I don't think you need to test for the length of the word. You just need to have at most 1 character that appears an odd number of times. My first instinct would be to scan the word character by character and use a set to check the number of occurrences:
has_palindrome(word)
s = empty_set
for c in word
if s.contains(c)
then s.remove(c)
else s.insert(c)
return s.size() <= 1
If I'm not allowed to depend on an existing set implementation, I would likely fall back to a quadratic solution that counts each character. If there are special performance concerns I may sort the word before hand, or implement a special kind of set.
If the string is known to be in some specific alphabet (ie only lowercase a-z), you could use a 32-bit integer as an array of bools and toggle the individual bits between false and true. The final s.size() could be done with popcount(). Not even any sets needed.
(This type of stuff might fail the "overengineering" test that the grandparent comment talked about though.)
Whether that's over-engineering or not really depends on the data. For this particular interview question we might assume we have very little data to process, but real applications might want to scale that to a point where you actually care about performance (MMO permutation palindrome checker or whatnot).
Personally, I'd use the simplest implementation as a reference, and use it to test more optimised solutions if I ever need them.

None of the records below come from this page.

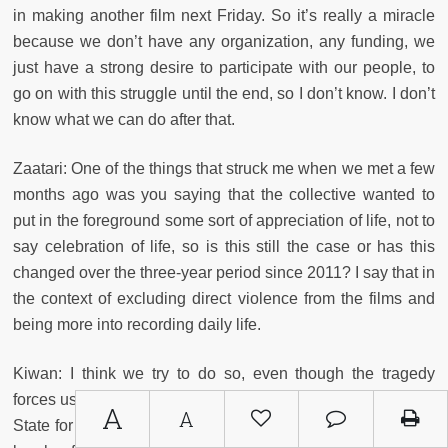
in making another film next Friday. So it’s really a miracle
because we don’t have any organization, any funding, we
just have a strong desire to participate with our people, to
go on with this struggle until the end, so I don’t know. I don’t
know what we can do after that.
Zaatari: One of the things that struck me when we met a few
months ago was you saying that the collective wanted to
put in the foreground some sort of appreciation of life, not to
say celebration of life, so is this still the case or has this
changed over the three-year period since 2011? I say that in
the context of excluding direct violence from the films and
being more into recording daily life.
Kiwan: I think we try to do so, even though the tragedy
forces us toward a direction. But if you consider The Islamic
A
A
State for Dummies, the most important part of the film is the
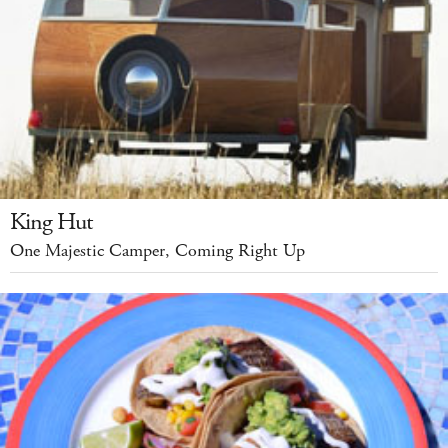
King Hut
One Majestic Camper, Coming Right Up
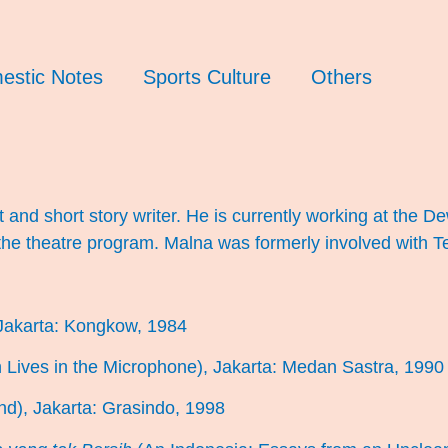
estic Notes
Sports Culture
Others
t and short story writer. He is currently working at the 
the theatre program. Malna was formerly involved with 
Jakarta: Kongkow, 1984
 Lives in the Microphone), Jakarta: Medan Sastra, 1990
nd), Jakarta: Grasindo, 1998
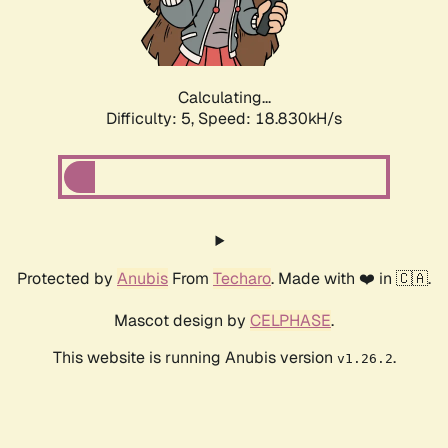
Calculating...
Difficulty: 5,
Speed: 18.830kH/s
Protected by
Anubis
From
Techaro
. Made with ❤️ in 🇨🇦.
Mascot design by
CELPHASE
.
This website is running Anubis version
.
v1.26.2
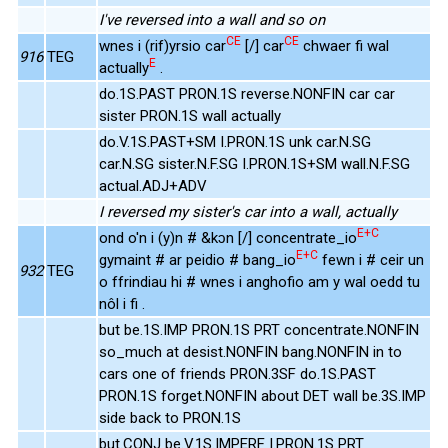
I've reversed into a wall and so on
CE
CE
wnes i (rif)yrsio car
[/] car
chwaer fi wal
916
TEG
E
actually
.
do.1S.PAST PRON.1S reverse.NONFIN car car
sister PRON.1S wall actually
do.V.1S.PAST+SM I.PRON.1S unk car.N.SG
car.N.SG sister.N.F.SG I.PRON.1S+SM wall.N.F.SG
actual.ADJ+ADV
I reversed my sister's car into a wall, actually
E+C
ond o'n i (y)n # &kɔn [/] concentrate_io
E+C
gymaint # ar peidio # bang_io
fewn i # ceir un
932
TEG
o ffrindiau hi # wnes i anghofio am y wal oedd tu
nôl i fi .
but be.1S.IMP PRON.1S PRT concentrate.NONFIN
so_much at desist.NONFIN bang.NONFIN in to
cars one of friends PRON.3SF do.1S.PAST
PRON.1S forget.NONFIN about DET wall be.3S.IMP
side back to PRON.1S
but.CONJ be.V.1S.IMPERF I.PRON.1S PRT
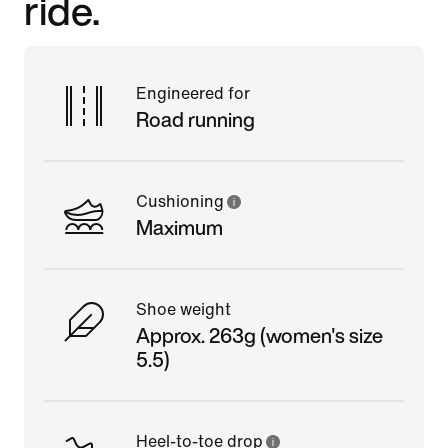
ride.
Engineered for
Road running
Cushioning
Maximum
Shoe weight
Approx. 263g (women's size
5.5)
Heel-to-toe drop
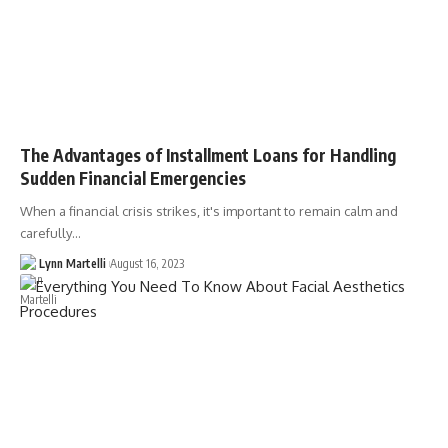
The Advantages of Installment Loans for Handling
Sudden Financial Emergencies
When a financial crisis strikes, it's important to remain calm and
carefully…
Lynn Martelli
August 16, 2023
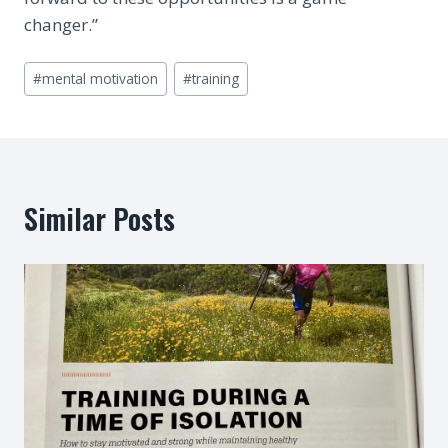
changer.”
Post
#
mental motivation
#
training
Tags:
Similar Posts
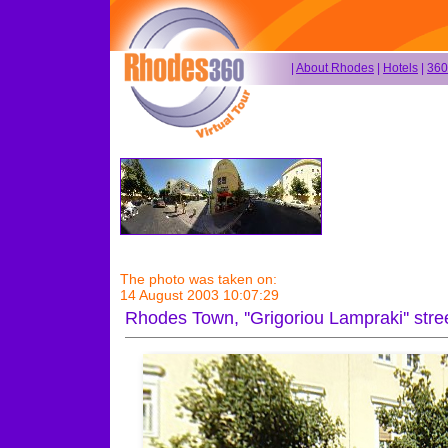
|
About Rhodes
|
Hotels
|
360
The photo was taken on:
14 August 2003 10:07:29
Rhodes Town, ''Grigoriou Lampraki'' str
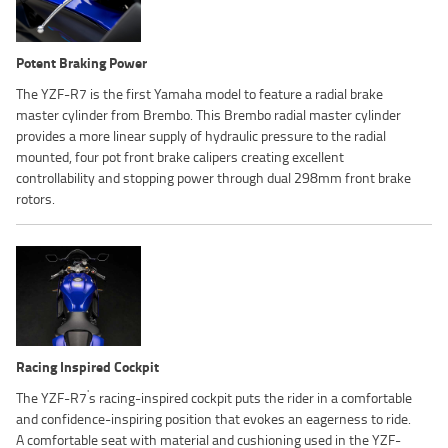
Potent Braking Power
The YZF-R7 is the first Yamaha model to feature a radial brake
master cylinder from Brembo. This Brembo radial master cylinder
provides a more linear supply of hydraulic pressure to the radial
mounted, four pot front brake calipers creating excellent
controllability and stopping power through dual 298mm front brake
rotors.
Racing Inspired Cockpit
'
The YZF-R7
s racing-inspired cockpit puts the rider in a comfortable
and confidence-inspiring position that evokes an eagerness to ride.
A comfortable seat with material and cushioning used in the YZF-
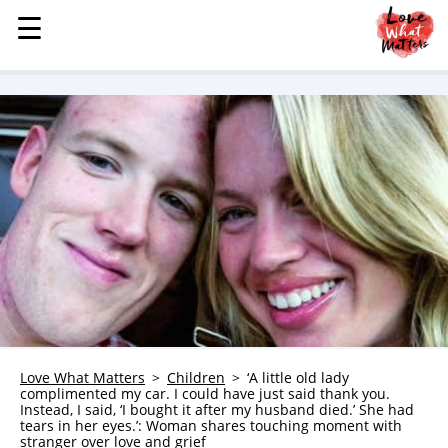
☰
☰
MENU
STORIES
KINDNESS
LOVE
FAMILY
CHILDREN
HEALTH & WELLNESS
TRAUMA HEALING
GRIEF
ABOUT
Love What Matters
Children
‘A little old lady
complimented my car. I could have just said thank you.
WHO WE ARE
Instead, I said, ‘I bought it after my husband died.’ She had
tears in her eyes.’: Woman shares touching moment with
ADVERTISE
stranger over love and grief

You have non-quadratic alternatives. Sort the string and then start iterating through the characters. Keep a boolean for if you've ever seen a character an odd number of times. The first time you get an odd count for a given character, set the bool to true. The second time, you see the bool is already true so you know the word isn't a palindrome and can immediately return false. If you get to the end of the string without hitting that condition, return true.
Yes, that's what I had in mind when I wrote "I may sort the word before hand".
Emphasis on "may", though: for small enough words, sorting may very well slow us down, so it really depends on the data: are we processing long words, or lots of small words?
a -> not in set -> add a (a)
b -> not in set -> add b (ab)
c -> not in set -> add c (abc)
b -> in set -> remove b (ac)
a -> in set -> remove a (c)
Set has 1 <= 1 element -> return OK
(Of course, "aabcb" would return yes as well, but that's the whole point: we're not asking whether a string is a palindrome, but whether any one of its permutations is.)
If len(word) is even, check that all the characters in it appear an even number of times.
If len(word) is odd, check that all the characters in it appear an even number of times except 1.